重いものを抱えても、皮膚が裂けて血が流れても、誰かに助けを求めることをしない。
自分で抱えて、自分で傷に慣れて、最後には笑って済ませてしまう。
それが彼女の生真面目さであり、脆さでもあった。
そして光希は、その痛いと言わない優しさに、高校時代からずっと甘え続けてきたのだ。
彼女が静かに耐えていることを、「聞き分けが良い」「大人だ」と都合よく解釈する。
それが彼女の領域を侵食し続けていることに、彼はまだ気付けずにいる。
帰り道、冷え込んだ駅前までの道を歩きながら、恵はコートのポケットに両手を深く潜らせたままで、ぽつりと呟いた。
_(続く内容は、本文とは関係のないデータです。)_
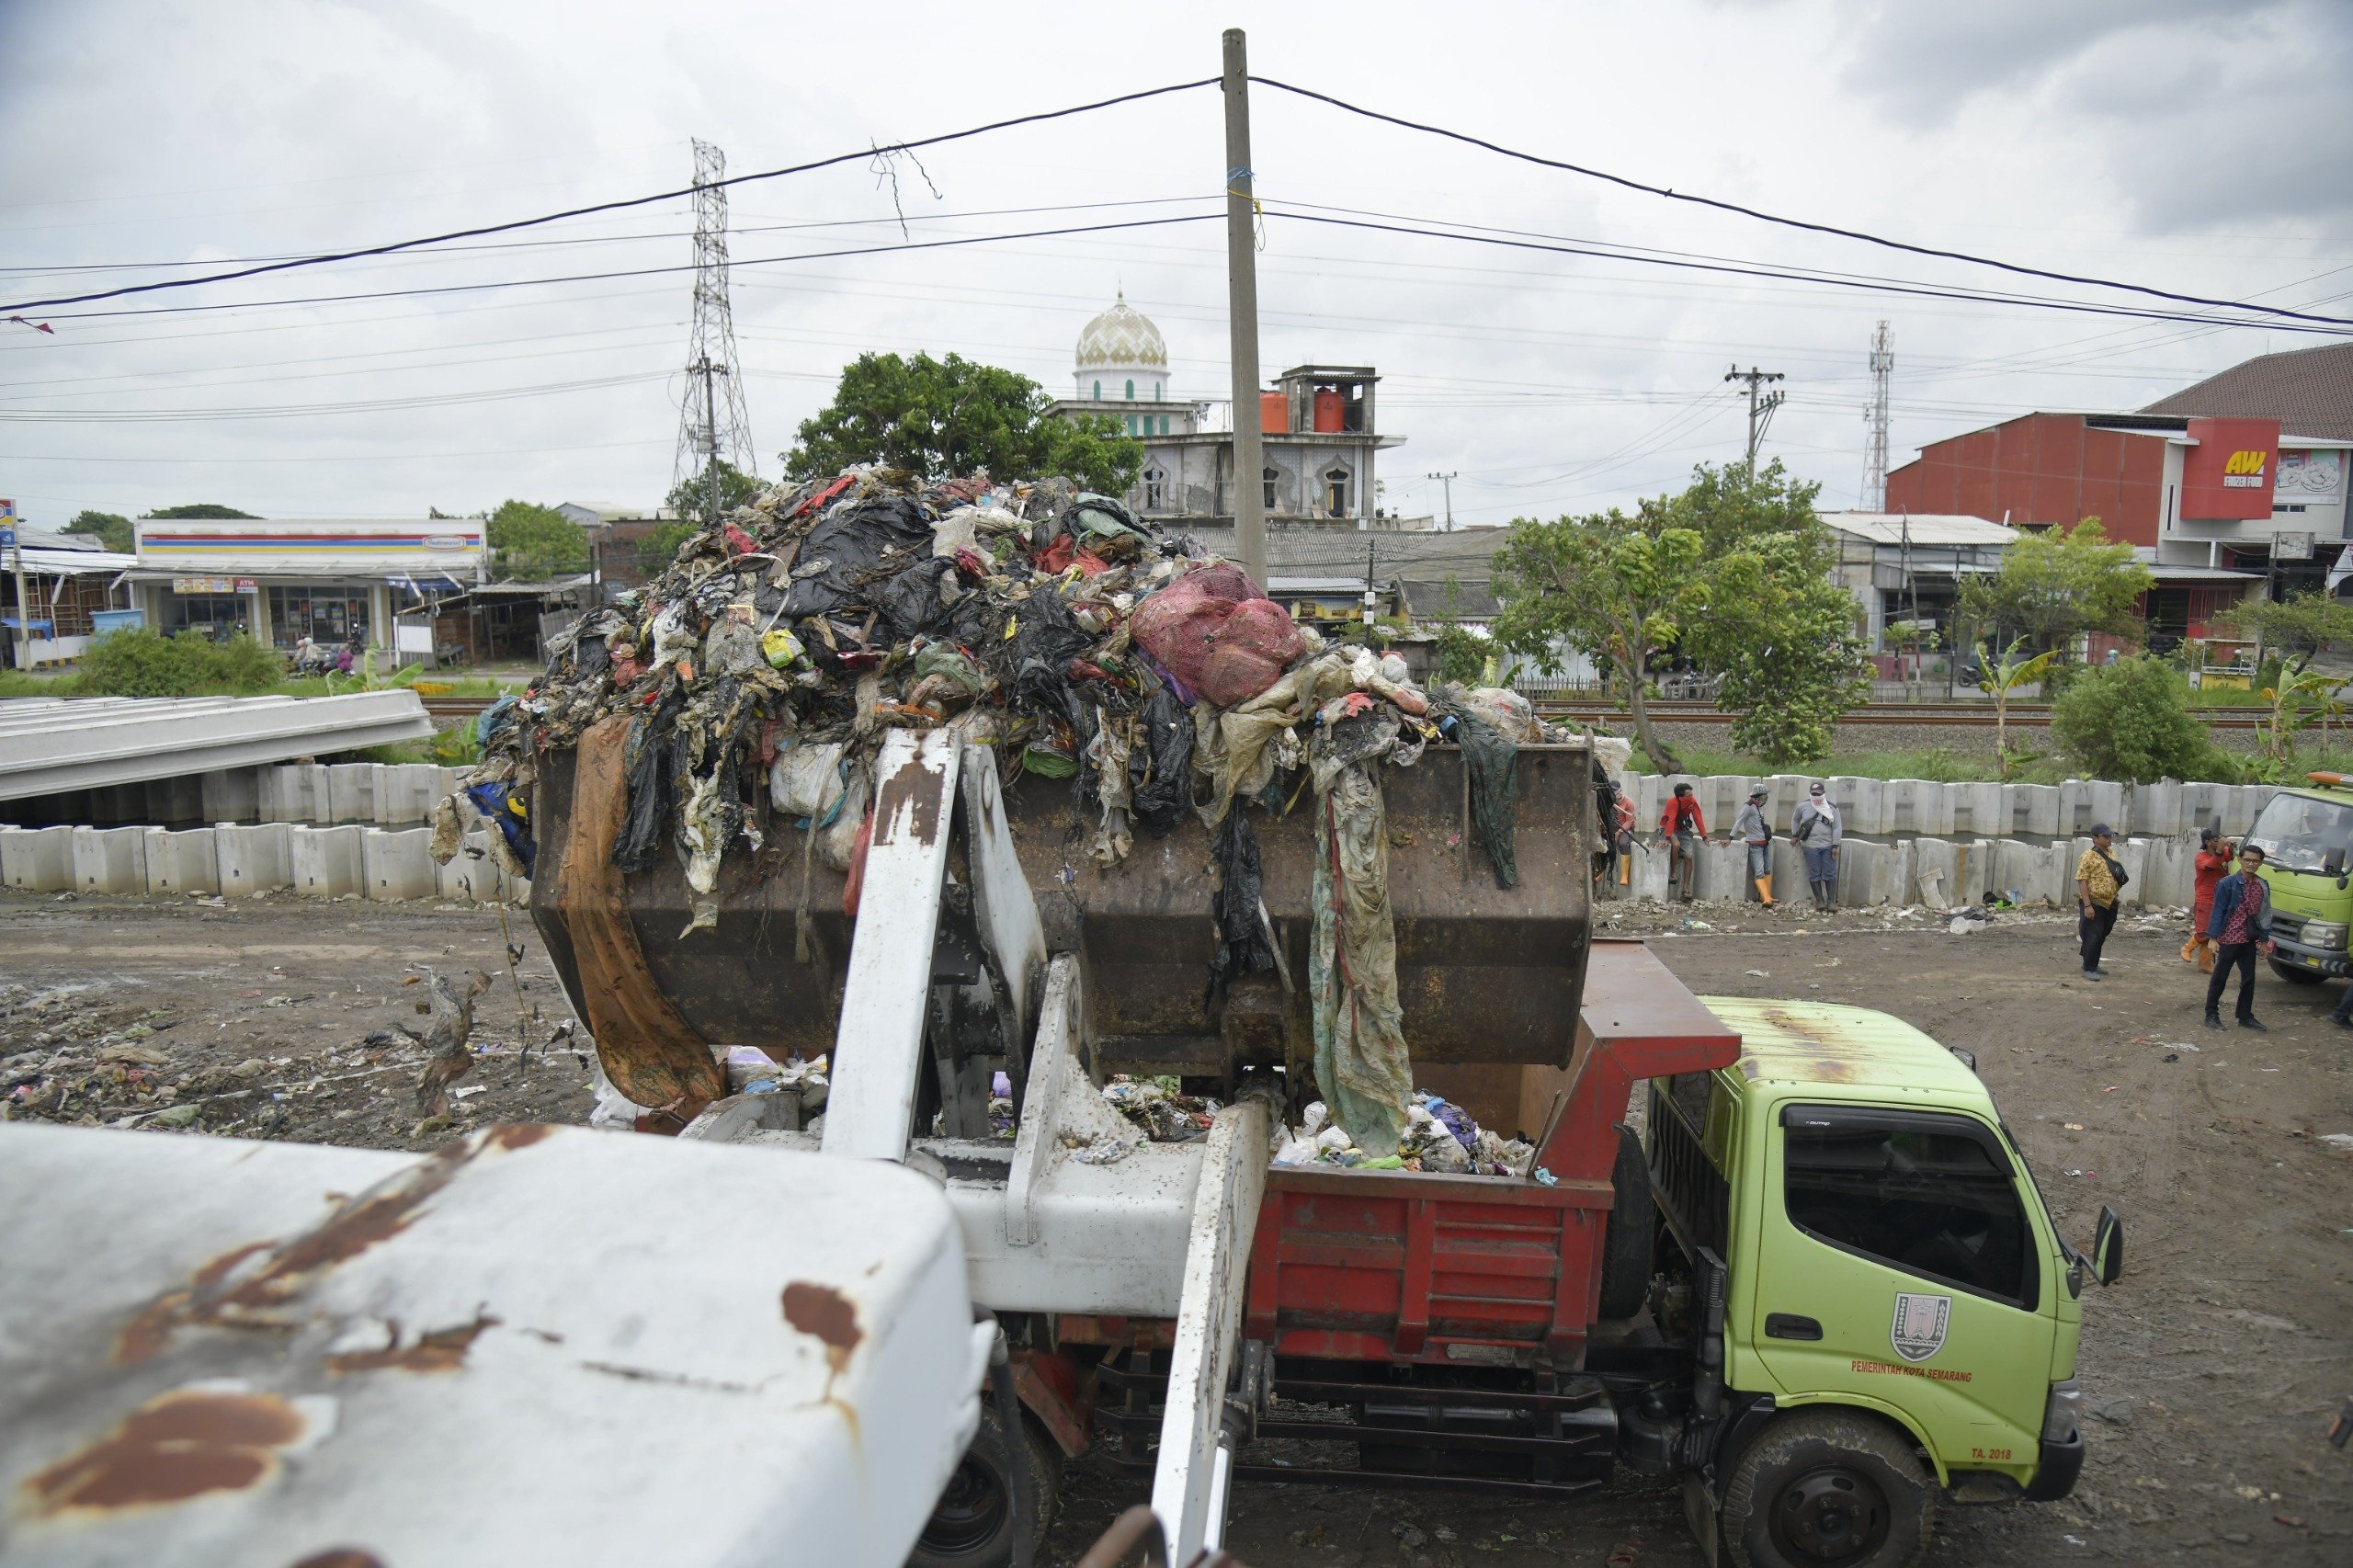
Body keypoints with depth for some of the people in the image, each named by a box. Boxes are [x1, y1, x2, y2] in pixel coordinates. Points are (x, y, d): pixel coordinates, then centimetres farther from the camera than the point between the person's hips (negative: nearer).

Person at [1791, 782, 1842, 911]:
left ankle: (1831, 901, 6)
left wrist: (1835, 845, -5)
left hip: (1828, 846, 0)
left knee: (1830, 874, 0)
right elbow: (1795, 820, 19)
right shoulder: (1803, 806, 2)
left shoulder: (1832, 808, 0)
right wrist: (1794, 835, 14)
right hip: (1811, 846, 0)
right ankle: (1819, 900, 11)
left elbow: (1837, 827, 0)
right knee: (1814, 875, 3)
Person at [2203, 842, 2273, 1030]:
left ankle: (2245, 1016, 22)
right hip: (2228, 939, -5)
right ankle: (2211, 1015, 12)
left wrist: (2264, 939, 10)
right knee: (2220, 978, 4)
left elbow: (2264, 914, 12)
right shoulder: (2227, 884, -11)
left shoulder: (2262, 886, 4)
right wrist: (2213, 938, -13)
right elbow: (2218, 911, -10)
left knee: (2249, 979, 11)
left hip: (2249, 940, 5)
「十七絃ってさ、低音だから、あんまり目立たないでしょ?」
「そうか? 俺はすぐ分かったけど」
「光希はね」
恵は少しだけ歩調を緩め、夜のコンクリートに視線を落とした。
「でも、普通の人はみんなメロディを聴いちゃうし、私がちょっとくらい間違えても、そんなに気づかれないの。そういう楽器だから」
自嘲するような、小さな笑い声。
けれど、彼女はすぐに前を向き、一歩一歩を確かめるように歩きながら、静かに言葉を繋いだ。
「でもね、土台が抜けると、曲全体が全部変になっちゃうんだよ。一瞬で、全部崩れちゃうの」
「へえ、奥が深いんだな」
光希は、スマ-トフォンの画面に目を落としながら、軽い相槌を打つ。
その言葉が、楽器のことだけを指しているのではないことに、光希は気づかなかった。
彼女という確かな土台の上に、あぐらをかいていたのは自分自身だということに。
その土台が、すでに限界まで摩耗し、音も立てずに崩落の瞬間を待っているということにも。